The engineers are frequently called upon to deploy around the globe to conduct repairs/assist recovery of unserviceable Fleet Air Arm, RAF and Army Air Corps helicopters – the sands of the Middle East, the snow-covered mountains of the Norwegian Arctic or the temperate surroundings of the UK.

In Nepal they’ll face temperatures potentially as low as -20 Celsius as they tackle the Kongma La (5,500m), Cho La (5,420m) and Renjo La (5,360m) passes which make up the trail.

All are well above the point where the risk of altitude sickness is a danger and so will have to acclimatise.

And recognising the unpredictable nature of high-altitude environments, the team has prioritised safety by ensuring that four members have completed comprehensive outdoor remote first aid courses.
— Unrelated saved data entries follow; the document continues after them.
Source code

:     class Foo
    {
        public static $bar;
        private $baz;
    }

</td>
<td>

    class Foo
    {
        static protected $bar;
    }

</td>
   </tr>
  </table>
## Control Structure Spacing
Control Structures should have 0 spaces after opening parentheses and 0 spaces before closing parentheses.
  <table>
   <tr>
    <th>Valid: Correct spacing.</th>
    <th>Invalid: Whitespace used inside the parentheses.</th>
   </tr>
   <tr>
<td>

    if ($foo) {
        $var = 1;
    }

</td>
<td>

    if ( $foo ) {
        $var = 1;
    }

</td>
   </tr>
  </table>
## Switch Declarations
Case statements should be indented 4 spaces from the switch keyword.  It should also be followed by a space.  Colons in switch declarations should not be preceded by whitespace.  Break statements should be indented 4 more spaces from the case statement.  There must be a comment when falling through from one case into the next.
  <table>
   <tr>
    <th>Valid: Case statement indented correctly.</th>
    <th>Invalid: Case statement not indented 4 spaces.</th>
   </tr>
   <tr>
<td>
It means they have the skills to handle emergencies in remote locations, vital for the isolated and challenging landscapes they'll encounter during the expedition.

Lieutenant Jenna Clark, a repair officer with 1710 NAS, said she and her colleagues had planned the expedition thoroughly and prepared well for it with two weekends trekking in Wales to build up physical and mental endurance among the rugged mountains of Snowdonia.

She hopes the trek will imbue the team with confidence, leadership skills, team spirit and determination to face up to – and overcome – future challenges, but also provide a unique experience of Nepalese culture.

“As the departure date approaches, the camaraderie among the aircraft engineers is growing stronger, fuelled by shared experiences in Snowdonia and the collective pursuit of conquering the Three Passes Trail,” said.

“Our dedication to both professional excellence and outdoor adventure reflects a harmonious blend of skills that will undoubtedly contribute to our success in this awe-inspiring trek through the heart of the Nepalese Himalayas.”

It typically takes 17 days to cover the 103-mile trek, which begins and ends in the Nepalese capital Kathmandu.

The team’s only shelter will be a series of austere Nepalese ‘tea houses’ en route, accessible only on foot.